(Saved entries)

- - -

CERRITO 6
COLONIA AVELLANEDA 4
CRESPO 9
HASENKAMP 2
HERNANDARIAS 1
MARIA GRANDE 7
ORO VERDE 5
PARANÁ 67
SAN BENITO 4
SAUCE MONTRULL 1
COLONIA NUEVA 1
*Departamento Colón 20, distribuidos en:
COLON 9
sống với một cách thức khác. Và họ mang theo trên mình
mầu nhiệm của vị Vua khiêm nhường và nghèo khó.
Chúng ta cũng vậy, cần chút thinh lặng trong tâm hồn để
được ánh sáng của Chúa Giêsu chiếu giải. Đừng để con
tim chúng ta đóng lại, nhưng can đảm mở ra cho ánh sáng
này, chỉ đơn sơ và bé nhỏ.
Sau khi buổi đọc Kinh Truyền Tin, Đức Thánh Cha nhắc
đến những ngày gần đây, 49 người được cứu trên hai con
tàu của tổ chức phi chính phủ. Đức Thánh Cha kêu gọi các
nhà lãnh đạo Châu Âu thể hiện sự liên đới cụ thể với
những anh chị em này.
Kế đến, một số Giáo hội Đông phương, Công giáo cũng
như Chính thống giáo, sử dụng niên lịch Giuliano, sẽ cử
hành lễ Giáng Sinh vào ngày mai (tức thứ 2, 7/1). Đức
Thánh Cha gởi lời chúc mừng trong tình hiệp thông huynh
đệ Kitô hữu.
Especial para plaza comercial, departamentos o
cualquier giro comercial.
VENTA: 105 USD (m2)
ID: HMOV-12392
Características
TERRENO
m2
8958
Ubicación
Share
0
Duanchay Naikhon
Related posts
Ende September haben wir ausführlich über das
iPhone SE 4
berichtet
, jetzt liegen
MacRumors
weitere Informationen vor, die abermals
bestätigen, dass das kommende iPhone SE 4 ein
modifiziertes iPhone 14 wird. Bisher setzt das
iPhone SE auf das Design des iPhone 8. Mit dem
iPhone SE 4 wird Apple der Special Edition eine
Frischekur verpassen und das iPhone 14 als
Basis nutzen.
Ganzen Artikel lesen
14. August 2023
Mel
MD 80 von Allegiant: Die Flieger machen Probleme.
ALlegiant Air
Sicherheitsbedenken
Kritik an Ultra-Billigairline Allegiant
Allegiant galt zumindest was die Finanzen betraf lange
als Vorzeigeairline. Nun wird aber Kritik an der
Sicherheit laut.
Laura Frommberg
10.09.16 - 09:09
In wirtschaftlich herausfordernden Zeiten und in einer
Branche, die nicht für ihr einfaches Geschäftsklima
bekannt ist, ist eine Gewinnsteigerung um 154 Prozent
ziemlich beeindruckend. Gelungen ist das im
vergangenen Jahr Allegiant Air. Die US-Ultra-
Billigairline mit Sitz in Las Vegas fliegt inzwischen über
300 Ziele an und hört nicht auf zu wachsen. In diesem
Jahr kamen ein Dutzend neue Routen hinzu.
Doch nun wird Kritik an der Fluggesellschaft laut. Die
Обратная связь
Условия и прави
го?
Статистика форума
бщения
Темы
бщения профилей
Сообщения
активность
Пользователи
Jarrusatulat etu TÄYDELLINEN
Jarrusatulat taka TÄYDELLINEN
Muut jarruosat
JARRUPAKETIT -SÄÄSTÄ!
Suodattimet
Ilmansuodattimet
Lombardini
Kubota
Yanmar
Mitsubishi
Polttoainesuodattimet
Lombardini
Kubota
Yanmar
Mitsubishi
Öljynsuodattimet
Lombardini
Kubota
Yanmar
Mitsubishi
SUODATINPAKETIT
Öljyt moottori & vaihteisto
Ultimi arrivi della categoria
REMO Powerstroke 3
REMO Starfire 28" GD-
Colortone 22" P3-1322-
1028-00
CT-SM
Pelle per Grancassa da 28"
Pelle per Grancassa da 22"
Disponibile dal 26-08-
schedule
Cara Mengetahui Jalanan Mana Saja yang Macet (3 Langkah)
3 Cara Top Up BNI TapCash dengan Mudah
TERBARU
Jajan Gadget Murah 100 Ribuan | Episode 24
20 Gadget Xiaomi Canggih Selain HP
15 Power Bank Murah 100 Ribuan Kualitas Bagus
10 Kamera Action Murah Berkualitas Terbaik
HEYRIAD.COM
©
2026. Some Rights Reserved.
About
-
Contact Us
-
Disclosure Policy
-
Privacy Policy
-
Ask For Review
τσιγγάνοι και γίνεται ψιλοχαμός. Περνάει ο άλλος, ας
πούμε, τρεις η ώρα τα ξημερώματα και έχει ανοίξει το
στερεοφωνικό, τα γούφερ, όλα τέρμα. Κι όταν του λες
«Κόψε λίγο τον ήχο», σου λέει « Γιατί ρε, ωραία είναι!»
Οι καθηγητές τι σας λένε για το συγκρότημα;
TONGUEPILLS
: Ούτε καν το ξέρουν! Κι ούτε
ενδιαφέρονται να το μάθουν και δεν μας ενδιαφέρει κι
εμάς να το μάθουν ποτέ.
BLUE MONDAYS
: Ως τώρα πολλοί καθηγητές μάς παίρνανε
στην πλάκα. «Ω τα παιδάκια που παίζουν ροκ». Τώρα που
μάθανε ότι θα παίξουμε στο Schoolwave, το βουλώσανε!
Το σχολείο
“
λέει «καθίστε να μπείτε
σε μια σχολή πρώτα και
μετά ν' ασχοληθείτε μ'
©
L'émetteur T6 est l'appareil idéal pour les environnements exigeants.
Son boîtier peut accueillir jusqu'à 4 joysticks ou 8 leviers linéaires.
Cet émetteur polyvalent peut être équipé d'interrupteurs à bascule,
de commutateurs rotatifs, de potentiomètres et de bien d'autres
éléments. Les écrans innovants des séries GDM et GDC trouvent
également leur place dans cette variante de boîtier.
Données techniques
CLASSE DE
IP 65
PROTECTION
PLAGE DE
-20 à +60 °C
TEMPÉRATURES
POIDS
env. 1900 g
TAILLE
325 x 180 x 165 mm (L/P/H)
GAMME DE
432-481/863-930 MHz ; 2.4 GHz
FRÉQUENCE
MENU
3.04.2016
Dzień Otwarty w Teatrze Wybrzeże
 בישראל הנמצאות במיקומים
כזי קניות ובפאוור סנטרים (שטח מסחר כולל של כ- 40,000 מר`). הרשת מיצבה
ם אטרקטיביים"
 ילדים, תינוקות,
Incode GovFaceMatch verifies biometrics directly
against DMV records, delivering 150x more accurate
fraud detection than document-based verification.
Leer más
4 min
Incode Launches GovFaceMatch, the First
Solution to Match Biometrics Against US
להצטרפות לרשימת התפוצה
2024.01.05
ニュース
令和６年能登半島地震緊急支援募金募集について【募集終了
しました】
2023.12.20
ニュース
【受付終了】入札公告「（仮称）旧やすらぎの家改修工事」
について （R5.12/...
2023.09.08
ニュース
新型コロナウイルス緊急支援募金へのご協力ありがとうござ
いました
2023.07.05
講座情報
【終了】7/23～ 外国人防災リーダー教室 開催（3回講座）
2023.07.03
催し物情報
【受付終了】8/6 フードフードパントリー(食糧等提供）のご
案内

- - -

ASSIGNMENT: Transcribe the records above exactly as they appear.

SOLVED EXERCISE:
CERRITO 6
COLONIA AVELLANEDA 4
CRESPO 9
HASENKAMP 2
HERNANDARIAS 1
MARIA GRANDE 7
ORO VERDE 5
PARANÁ 67
SAN BENITO 4
SAUCE MONTRULL 1
COLONIA NUEVA 1
*Departamento Colón 20, distribuidos en:
COLON 9
sống với một cách thức khác. Và họ mang theo trên mình
mầu nhiệm của vị Vua khiêm nhường và nghèo khó.
Chúng ta cũng vậy, cần chút thinh lặng trong tâm hồn để
được ánh sáng của Chúa Giêsu chiếu giải. Đừng để con
tim chúng ta đóng lại, nhưng can đảm mở ra cho ánh sáng
này, chỉ đơn sơ và bé nhỏ.
Sau khi buổi đọc Kinh Truyền Tin, Đức Thánh Cha nhắc
đến những ngày gần đây, 49 người được cứu trên hai con
tàu của tổ chức phi chính phủ. Đức Thánh Cha kêu gọi các
nhà lãnh đạo Châu Âu thể hiện sự liên đới cụ thể với
những anh chị em này.
Kế đến, một số Giáo hội Đông phương, Công giáo cũng
như Chính thống giáo, sử dụng niên lịch Giuliano, sẽ cử
hành lễ Giáng Sinh vào ngày mai (tức thứ 2, 7/1). Đức
Thánh Cha gởi lời chúc mừng trong tình hiệp thông huynh
đệ Kitô hữu.
Especial para plaza comercial, departamentos o
cualquier giro comercial.
VENTA: 105 USD (m2)
ID: HMOV-12392
Características
TERRENO
m2
8958
Ubicación
Share
0
Duanchay Naikhon
Related posts
Ende September haben wir ausführlich über das
iPhone SE 4
berichtet
, jetzt liegen
MacRumors
weitere Informationen vor, die abermals
bestätigen, dass das kommende iPhone SE 4 ein
modifiziertes iPhone 14 wird. Bisher setzt das
iPhone SE auf das Design des iPhone 8. Mit dem
iPhone SE 4 wird Apple der Special Edition eine
Frischekur verpassen und das iPhone 14 als
Basis nutzen.
Ganzen Artikel lesen
14. August 2023
Mel
MD 80 von Allegiant: Die Flieger machen Probleme.
ALlegiant Air
Sicherheitsbedenken
Kritik an Ultra-Billigairline Allegiant
Allegiant galt zumindest was die Finanzen betraf lange
als Vorzeigeairline. Nun wird aber Kritik an der
Sicherheit laut.
Laura Frommberg
10.09.16 - 09:09
In wirtschaftlich herausfordernden Zeiten und in einer
Branche, die nicht für ihr einfaches Geschäftsklima
bekannt ist, ist eine Gewinnsteigerung um 154 Prozent
ziemlich beeindruckend. Gelungen ist das im
vergangenen Jahr Allegiant Air. Die US-Ultra-
Billigairline mit Sitz in Las Vegas fliegt inzwischen über
300 Ziele an und hört nicht auf zu wachsen. In diesem
Jahr kamen ein Dutzend neue Routen hinzu.
Doch nun wird Kritik an der Fluggesellschaft laut. Die
Обратная связь
Условия и прави
го?
Статистика форума
бщения
Темы
бщения профилей
Сообщения
активность
Пользователи
Jarrusatulat etu TÄYDELLINEN
Jarrusatulat taka TÄYDELLINEN
Muut jarruosat
JARRUPAKETIT -SÄÄSTÄ!
Suodattimet
Ilmansuodattimet
Lombardini
Kubota
Yanmar
Mitsubishi
Polttoainesuodattimet
Lombardini
Kubota
Yanmar
Mitsubishi
Öljynsuodattimet
Lombardini
Kubota
Yanmar
Mitsubishi
SUODATINPAKETIT
Öljyt moottori & vaihteisto
Ultimi arrivi della categoria
REMO Powerstroke 3
REMO Starfire 28" GD-
Colortone 22" P3-1322-
1028-00
CT-SM
Pelle per Grancassa da 28"
Pelle per Grancassa da 22"
Disponibile dal 26-08-
schedule
Cara Mengetahui Jalanan Mana Saja yang Macet (3 Langkah)
3 Cara Top Up BNI TapCash dengan Mudah
TERBARU
Jajan Gadget Murah 100 Ribuan | Episode 24
20 Gadget Xiaomi Canggih Selain HP
15 Power Bank Murah 100 Ribuan Kualitas Bagus
10 Kamera Action Murah Berkualitas Terbaik
HEYRIAD.COM
©
2026. Some Rights Reserved.
About
-
Contact Us
-
Disclosure Policy
-
Privacy Policy
-
Ask For Review
τσιγγάνοι και γίνεται ψιλοχαμός. Περνάει ο άλλος, ας
πούμε, τρεις η ώρα τα ξημερώματα και έχει ανοίξει το
στερεοφωνικό, τα γούφερ, όλα τέρμα. Κι όταν του λες
«Κόψε λίγο τον ήχο», σου λέει « Γιατί ρε, ωραία είναι!»
Οι καθηγητές τι σας λένε για το συγκρότημα;
TONGUEPILLS
: Ούτε καν το ξέρουν! Κι ούτε
ενδιαφέρονται να το μάθουν και δεν μας ενδιαφέρει κι
εμάς να το μάθουν ποτέ.
BLUE MONDAYS
: Ως τώρα πολλοί καθηγητές μάς παίρνανε
στην πλάκα. «Ω τα παιδάκια που παίζουν ροκ». Τώρα που
μάθανε ότι θα παίξουμε στο Schoolwave, το βουλώσανε!
Το σχολείο
“
λέει «καθίστε να μπείτε
σε μια σχολή πρώτα και
μετά ν' ασχοληθείτε μ'
©
L'émetteur T6 est l'appareil idéal pour les environnements exigeants.
Son boîtier peut accueillir jusqu'à 4 joysticks ou 8 leviers linéaires.
Cet émetteur polyvalent peut être équipé d'interrupteurs à bascule,
de commutateurs rotatifs, de potentiomètres et de bien d'autres
éléments. Les écrans innovants des séries GDM et GDC trouvent
également leur place dans cette variante de boîtier.
Données techniques
CLASSE DE
IP 65
PROTECTION
PLAGE DE
-20 à +60 °C
TEMPÉRATURES
POIDS
env. 1900 g
TAILLE
325 x 180 x 165 mm (L/P/H)
GAMME DE
432-481/863-930 MHz ; 2.4 GHz
FRÉQUENCE
MENU
3.04.2016
Dzień Otwarty w Teatrze Wybrzeże
 בישראל הנמצאות במיקומים
כזי קניות ובפאוור סנטרים (שטח מסחר כולל של כ- 40,000 מר`). הרשת מיצבה
ם אטרקטיביים"
 ילדים, תינוקות,
Incode GovFaceMatch verifies biometrics directly
against DMV records, delivering 150x more accurate
fraud detection than document-based verification.
Leer más
4 min
Incode Launches GovFaceMatch, the First
Solution to Match Biometrics Against US
להצטרפות לרשימת התפוצה
2024.01.05
ニュース
令和６年能登半島地震緊急支援募金募集について【募集終了
しました】
2023.12.20
ニュース
【受付終了】入札公告「（仮称）旧やすらぎの家改修工事」
について （R5.12/...
2023.09.08
ニュース
新型コロナウイルス緊急支援募金へのご協力ありがとうござ
いました
2023.07.05
講座情報
【終了】7/23～ 外国人防災リーダー教室 開催（3回講座）
2023.07.03
催し物情報
【受付終了】8/6 フードフードパントリー(食糧等提供）のご
案内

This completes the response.